PAGOSA SPRINGS – When a remote wilderness trail needed extensive repairs last month, a team of giant mules came to the rescue.
The U.S. Forest Service Rocky Mountain Specialty Pack String, made up of 10 giant mules bred from Percheron mares and mammoth jacks, is based in Bailey. Each mule weighs up to a ton and is able to carry 20 percent of its body weight.
When the San Juan National Forest and the Backcountry Horsemen of America needed to transport 15 tons of gravel two miles into the rugged Weminuche Wilderness – where motorized and mechanized equipment is not allowed – the mule string and its professional packers were the answer.
The Williams Creek Trail north of Pagosa Springs had a problem section, where a mud bog with no natural drainage had been literally sucking the shoes off of horses for years. A turnpike was needed to make passage safe for stock travel and prevent further damage.
Wilderness areas are protected by Congress as rustic reminders of America’s frontier legacy and natural beauty, as well as a retreat for those seeking backcountry solitude unmarred by the modern world. Not only must visitors travel by foot or stock in wilderness areas, the agency must also conduct itself under the same restrictions.

▶ Data extract
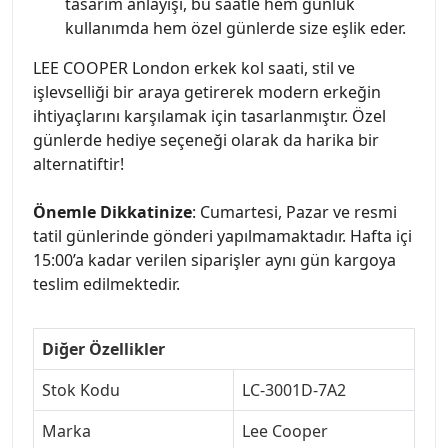
tasarım anlayışı, bu saatle hem günlük
kullanımda hem özel günlerde size eşlik eder.
LEE COOPER London erkek kol saati, stil ve
işlevselliği bir araya getirerek modern erkeğin
ihtiyaçlarını karşılamak için tasarlanmıştır. Özel
günlerde hediye seçeneği olarak da harika bir
alternatiftir!
Önemle Dikkatinize
: Cumartesi, Pazar ve resmi
tatil günlerinde gönderi yapılmamaktadır. Hafta içi
15:00’a kadar verilen siparişler aynı gün kargoya
teslim edilmektedir.
Diğer Özellikler
Stok Kodu
LC-3001D-7A2
Marka
Lee Cooper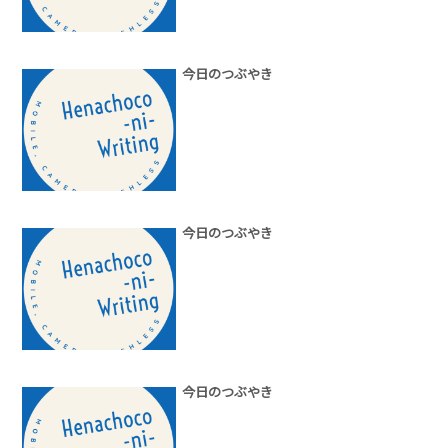
今日のつぶやき
今日のつぶやき
今日のつぶやき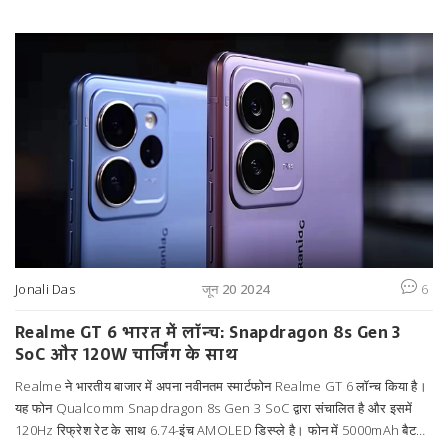
Jonali Das
जून 20 2024
6
Realme GT 6 भारत में लॉन्च: Snapdragon 8s Gen 3
SoC और 120W चार्जिंग के साथ
Realme ने भारतीय बाजार में अपना नवीनतम स्मार्टफोन Realme GT 6 लॉन्च किया है।
यह फोन Qualcomm Snapdragon 8s Gen 3 SoC द्वारा संचालित है और इसमें
120Hz रिफ्रेश रेट के साथ 6.74-इंच AMOLED डिस्प्ले है। फोन में 5000mAh बैटरी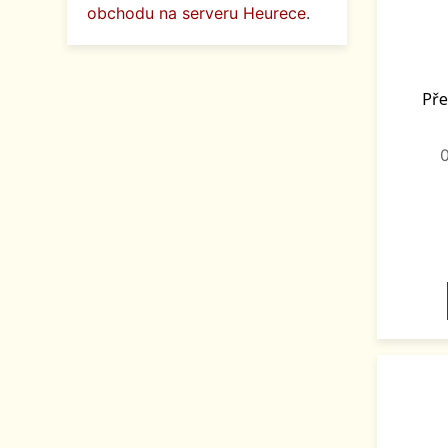
obchodu na serveru Heurece
.
Pře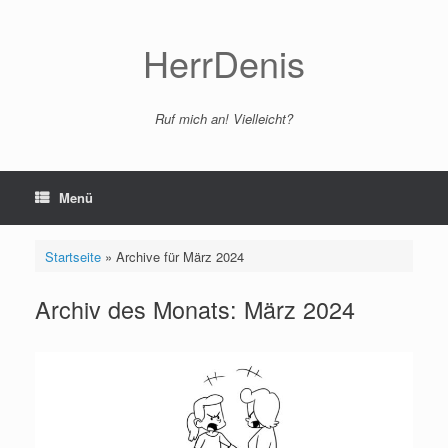
Zum
Inhalt
springen
HerrDenis
Ruf mich an! Vielleicht?
Menü
Startseite
»
Archive für März 2024
Archiv des Monats:
März 2024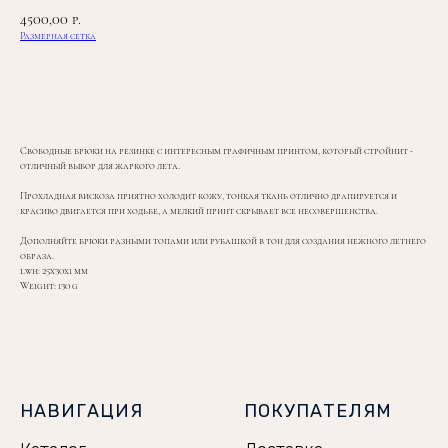
4500,00
р.
Размерная сетка
ЗАКАЗАТЬ
Свободные брюки на резинке с интересным графичным принтом, который стройнит -
отличный выбор для жаркого лета.
Прохладная вискоза приятно холодит кожу, тонкая ткань отлично драпируется и
красиво двигается при ходьбе, а мелкий принт скрывает все несовершенства.
Дополняйте брюки разными топами или рубашкой в тон для создания нежного летнего
образа.
lwh: 25x30x1 mm
Weight: 130 g
НАВИГАЦИЯ
ПОКУПАТЕЛЯМ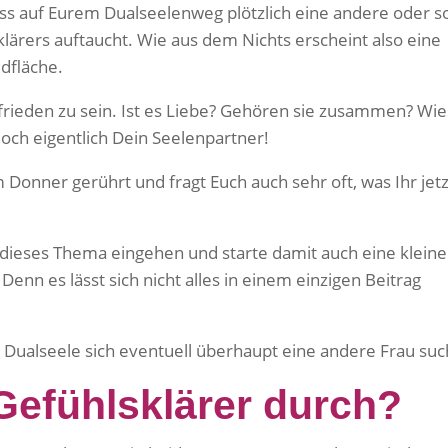
ss auf Eurem Dualseelenweg plötzlich eine andere oder s
klärers auftaucht. Wie aus dem Nichts erscheint also eine
ldfläche.
ufrieden zu sein. Ist es Liebe? Gehören sie zusammen? Wi
doch eigentlich Dein Seelenpartner!
m Donner gerührt und fragt Euch auch sehr oft, was Ihr jetz
 dieses Thema eingehen und starte damit auch eine kleine
nn es lässt sich nicht alles in einem einzigen Beitrag
Dualseele sich eventuell überhaupt eine andere Frau suc
Gefühlsklärer durch?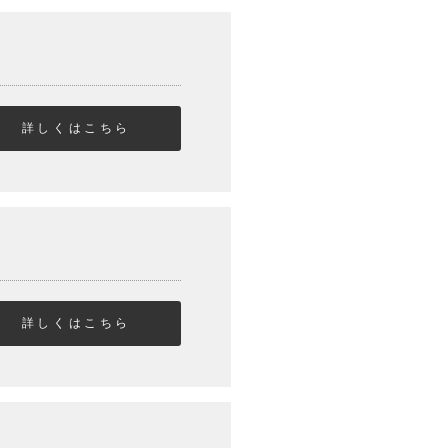
詳しくはこちら
】
詳しくはこちら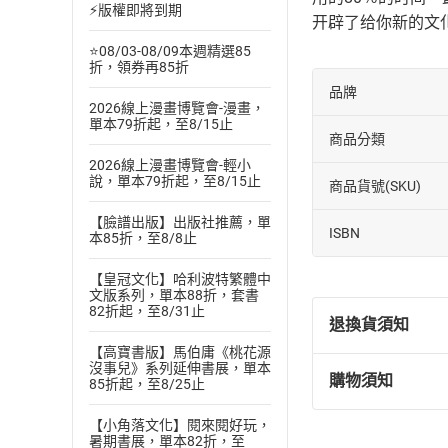
⚡版權即將到期
开辟了给你新的文
⭐08/03-08/09本週精選85
折，領券再85折
品牌
2026線上漫畫博覽會-漫畫，
單本79折起，至8/15止
商品分類
2026線上漫畫博覽會-輕小
說，單本79折起，至8/15止
商品貨號(SKU)
【臉譜出版】出版社推薦，單
ISBN
本85折，至8/8止
【皇冠文化】哈利波特繁體中
文版系列，單本88折，套書
82折起，至8/31止
退換貨須知
【高寶書版】馬伯庸《桃花源
沒事兒》系列延伸書展，單本
購物須知
85折起，至8/25止
退換貨規定：
(
一
)
依
消費
【小角落文化】閱來閱好玩，
內容或一經提
暑期書展，單本82折，至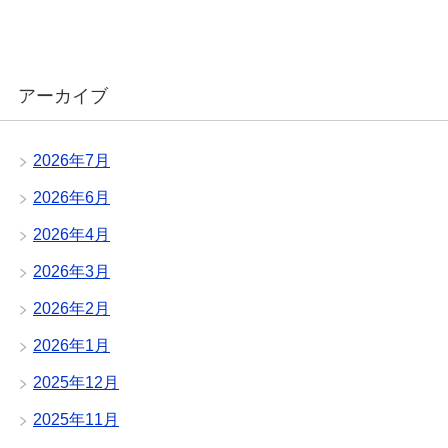
アーカイブ
2026年7月
2026年6月
2026年4月
2026年3月
2026年2月
2026年1月
2025年12月
2025年11月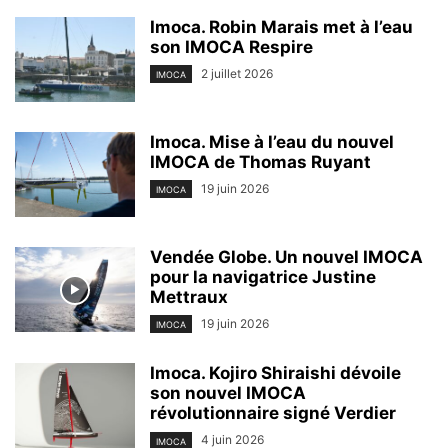
Imoca. Robin Marais met à l’eau
son IMOCA Respire
2 juillet 2026
IMOCA
Imoca. Mise à l’eau du nouvel
IMOCA de Thomas Ruyant
19 juin 2026
IMOCA
Vendée Globe. Un nouvel IMOCA
pour la navigatrice Justine
Mettraux
19 juin 2026
IMOCA
Imoca. Kojiro Shiraishi dévoile
son nouvel IMOCA
révolutionnaire signé Verdier
4 juin 2026
IMOCA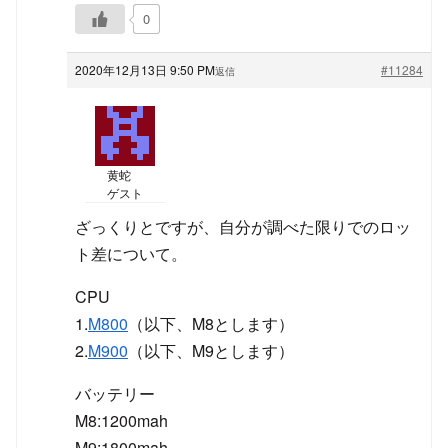
0
2020年12月13日 9:50 PM
#11284
返信
黄蛇
ゲスト
ざっくりとですが、自分が調べた限りでのロッ
ト差について。
CPU
1.
M800
（以下、M8とします）
2.
M900
（以下、M9とします）
バッテリー
M8:1200mah
M9:1800mah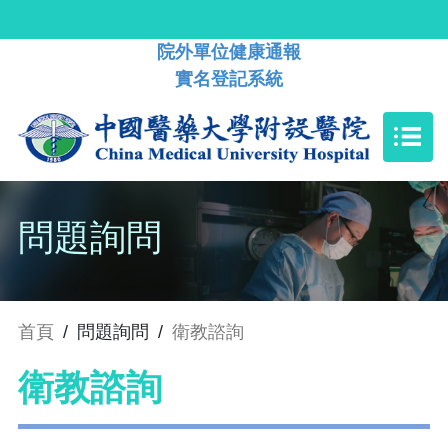
院外單位健康通報
實名登記系統
問題詢問
首頁
/
問題詢問
/
衛教諮詢
衛教諮詢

▶ Your task
Continue the article about the giant mules hauling gravel into the Weminuche Wilderness from the end of its last paragraph.

▶ Answer to the problem
The Pagosa District trail crew used its backcountry skills to hand-fell trees on-site for the 200-foot-long structure, but the big job was moving 15 tons of gravel two miles up the trail. Professional packers Glenn Ryan and Trepper Osburn took the reins leading loaded mules up the trail three times a day for a week to the remote work site.
“Traditional-skills work on bigger projects like this in wilderness just wouldn’t get done without the expertise of the Specialty Pack String,” said Ryan, who has been lead packer for 26 years.
The San Juan Back Country Horsemen stepped in to cover the costs for gravel, food and campsites to support the volunteer effort. The chapter received a $1,500 grant from the National Wilderness Stewardship Alliance, and matched it with $1,500 of its own money. Volunteers from three Backcountry Horsemen chapters – the San Juan, Four Corners and Front Range – joined in the effort.
“There was no way we could have done it without our partners,” said Tyler Albers, Pagosa District trail crew boss. “They did the majority of the work; we just went in and did our normal job of trail maintenance and provided technical and logistical support.”
“A dozen volunteers worked for five days weighing gravel, shoveling it into buckets and loading 160 pounds onto each mule,” said Backcountry Horsemen volunteer Bob Volger of Durango. “We also helped feed the animals and people, hauled water for stock and pulled weeds in Palisades Campground.”
The pack string is made available to national forests in the Rocky Mountain region annually from May to November.
“Some of the best parts of our job are also the most challenging,” Ryan said. “We never know what’s around the next corner because we always work in different places with different people.”
In addition to delivering sand and gravel for trail maintenance projects, the Forest Service mules are also used to transport building supplies for historic cabins and lookouts, scientific equipment for research, timbers for bridge repair, fish for stocking remote waters and camp supplies for backcountry crews.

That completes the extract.